Most probably, these individals will disappear into the dustbin of history, forgotten and ignored as were veterans of previous wars. Society asks them to sacrifice, they do, and that is the end of the story.

Combat Vets Charged With Homicides After Tours

A comprehensive research study by The New York Times uncovered evidence that at least 121 servicemen who fought in Afghanistan or Iraq committed a killing or were charged with one in the United States subsequnet to their four of duty. The newspaper logged 349 homicides involving all active-duty military personnel and new veterans in the six years since military action began in the Middle East. The figures of homicides represents an 89% increase over the previous six year period. About three-fourths of the homicides involved Iraq and Afghanistan veterans. The Defense Department refused to comment on the study, but a military spokesperson, Lt. Col. Les Melnyk, questiond the report’s premise and reearch methods. An interesting aspect of the New York Times study reveals three fourths of the victims were girlfriends, or relatives. A quarter of the victims were military personnel.

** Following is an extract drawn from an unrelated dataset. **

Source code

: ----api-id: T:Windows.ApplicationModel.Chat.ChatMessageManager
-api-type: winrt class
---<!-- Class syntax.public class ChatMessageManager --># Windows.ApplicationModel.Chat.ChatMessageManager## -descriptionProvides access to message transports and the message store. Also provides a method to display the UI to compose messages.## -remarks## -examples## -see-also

We frankly need further research into the aftermath of war upon the psychological framework of those who participate in such actions. The Pentagon may challenge methodology, but it is up to them to initiate their own research into this important aspect of the Bush war in Iraq and Afghanistan.

Blood Blunder Endangers British Soldiers

It is estimated about 18 British soldiers are anxiously a waiting reports as to whether or not they were infeced with a deadly disease. The men were wounded while fighting in Iraq and Afghanistan and received blood from US military sources. The American medical staff apparently did not follopw their own procedures to test donors prior to taking blood. British officials are furious and term this blunder “outrageous” and an “absolute disgrace” that men and women who riskedc their lives should have their own placed at risk due to bureaucratic blunders.

Each day and month the consequences of the invasion of Iraq raise new questions concerning preparation and organization. The World Health Organization recently noted that over 150,000 Iraqi civilians died due to the invasion. The count goes on.